**TASK STATEMENT:** What you return must match the records below character for character, except that no picture appears.

Records from a data source
▬▬▬▬▬▬▬▬▬▬

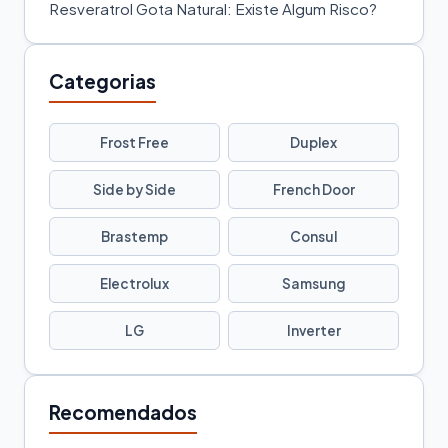
Resveratrol Gota Natural: Existe Algum Risco?
Categorias
Frost Free
Duplex
Side by Side
French Door
Brastemp
Consul
Electrolux
Samsung
LG
Inverter
Recomendados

▬▬▬▬▬▬▬▬▬▬

**TASK RESPONSE:**
Resveratrol Gota Natural: Existe Algum Risco?
Categorias
Frost Free
Duplex
Side by Side
French Door
Brastemp
Consul
Electrolux
Samsung
LG
Inverter
Recomendados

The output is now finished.